While Riley and Ahn envision Great American Capital serving plenty of companies that can’t get a bank loan, there are also opportunities to partner with banks and supplement the credit they are willing to extend.

For example, Great American Capital’s first deal, a $17.5 million senior debt facility for Baldwyn, Miss., fabric retailer Hancock Fabrics Inc., carried a double-digit interest rate. But it was made in conjunction with a $100 million revolving loan from Wells Fargo & Co. with an interest rate of about 3 percent – making the blended rate on the combined facility more affordable.

Agressive Capital

Ahn said Great American Group’s years of valuation experience will allow the new firm to stretch beyond where most banks are comfortable lending, giving borrowers more favorable loan-to-value ratios on their assets.

“We’re really using the expertise of our platform to provide what some people might see as aggressive amounts of capital,” he said. “But we don’t view it as aggressive, because we actually know what the collateral will get on the secondary market.”

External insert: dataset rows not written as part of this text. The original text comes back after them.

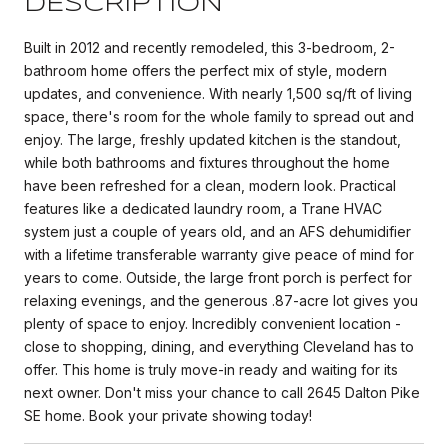
DESCRIPTION
Built in 2012 and recently remodeled, this 3-bedroom, 2-
bathroom home offers the perfect mix of style, modern
updates, and convenience. With nearly 1,500 sq/ft of living
space, there's room for the whole family to spread out and
enjoy. The large, freshly updated kitchen is the standout,
while both bathrooms and fixtures throughout the home
have been refreshed for a clean, modern look. Practical
features like a dedicated laundry room, a Trane HVAC
system just a couple of years old, and an AFS dehumidifier
with a lifetime transferable warranty give peace of mind for
years to come. Outside, the large front porch is perfect for
relaxing evenings, and the generous .87-acre lot gives you
plenty of space to enjoy. Incredibly convenient location -
close to shopping, dining, and everything Cleveland has to
offer. This home is truly move-in ready and waiting for its
next owner. Don't miss your chance to call 2645 Dalton Pike
SE home. Book your private showing today!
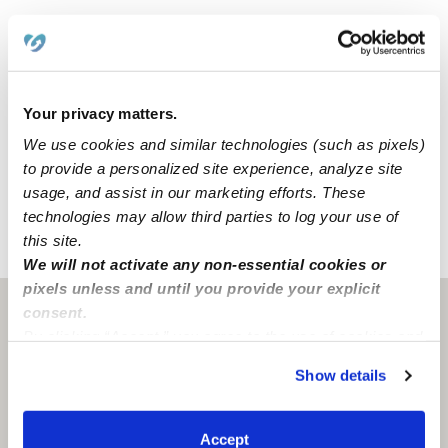
210 - five minutes away
134 - ten minutes away
10 - fifteen minutes away
710 - thirty minutes away
Your privacy matters.
We use cookies and similar technologies (such as pixels)
We spend lots of refreshing time outdoors in our
to provide a personalized site experience, analyze site
backyard.
usage, and assist in our marketing efforts. These
technologies may allow third parties to log your use of
this site.
›
›
CA
Pasadena
Mason Child Care
We will not activate any non-essential cookies or
pixels unless and until you provide your explicit
consent.
Pasadena, CA
91107
By clicking “Accept,” you agree to the use of cookies and
similar technologies as described in our
Privacy Policy
.
Show details
You can reject non-essential cookies or manage your
preferences at any time by clicking “Cookie Settings.”
Accept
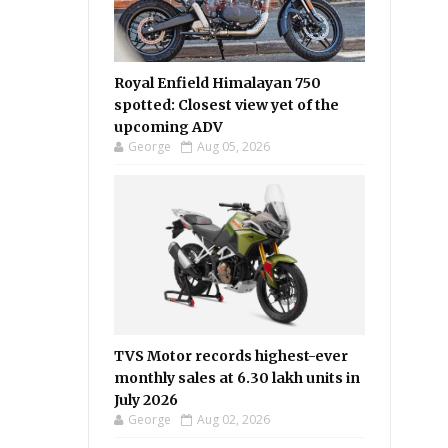
Royal Enfield Himalayan 750
spotted: Closest view yet of the
upcoming ADV
George
Aug 05, 2026
TVS Motor records highest-ever
monthly sales at 6.30 lakh units in
July 2026
George
Aug 02, 2026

And Great American Capital’s asset-based model makes it a fundamentally different – and safer – business from what business development companies and other similar firms are engaged in, Riley said.

“I view companies lending at five-times cash flow as very different from what we’re doing,” he said.

As good as Great American Capital might be at valuing assets, there can be a gulf between appraised values and what things actually sell for when companies are under the gun. Sometimes, the difference is big enough to turn a good loan into a bad one.

Guy Fuchs, president of Wells Fargo Capital Finance in Santa Monica, the bank’s asset-based lending arm, said appraisals are only one piece of a puzzle and he’d advise against overemphasizing asset valuation in underwriting loans.

“Appraised value is a valuation at a point in time,” he said. “Things change in the life cycle of a business.”

Even if assets are valued based on how they’d sell in the worst-case scenario, Fuchs said prices would be affected by whether other companies in the same industry would also be selling assets at that time, which is a lot harder to predict.

Although a down market might create some liquidation challenges, Ahn believes Great American Capital’s lending business would actually perform best during a tough economy.

“We would argue we would do better in bad credit markets,” he said. “In bad markets, lenders would pull back, which would give us less competition and the ability to price more aggressively. More companies would be starved for capital.”